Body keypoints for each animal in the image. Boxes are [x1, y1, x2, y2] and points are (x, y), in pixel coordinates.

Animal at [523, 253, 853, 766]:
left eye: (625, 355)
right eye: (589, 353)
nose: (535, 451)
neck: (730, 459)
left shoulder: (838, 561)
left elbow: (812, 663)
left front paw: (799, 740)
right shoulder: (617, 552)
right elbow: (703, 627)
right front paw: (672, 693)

· · · ·

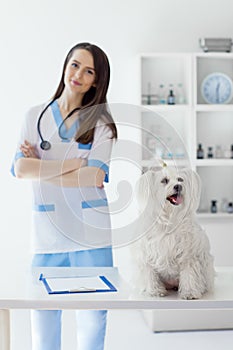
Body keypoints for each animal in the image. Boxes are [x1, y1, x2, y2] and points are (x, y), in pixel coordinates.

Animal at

· · · ·

[YOUR ASSIGNMENT]
Please copy, exactly and with nothing else, the lines above beginning at the line that has "left elbow: (812, 663)" and ending with the line that has "right front paw: (672, 693)".

[RESPONSE]
left elbow: (812, 663)
left front paw: (799, 740)
right shoulder: (617, 552)
right elbow: (703, 627)
right front paw: (672, 693)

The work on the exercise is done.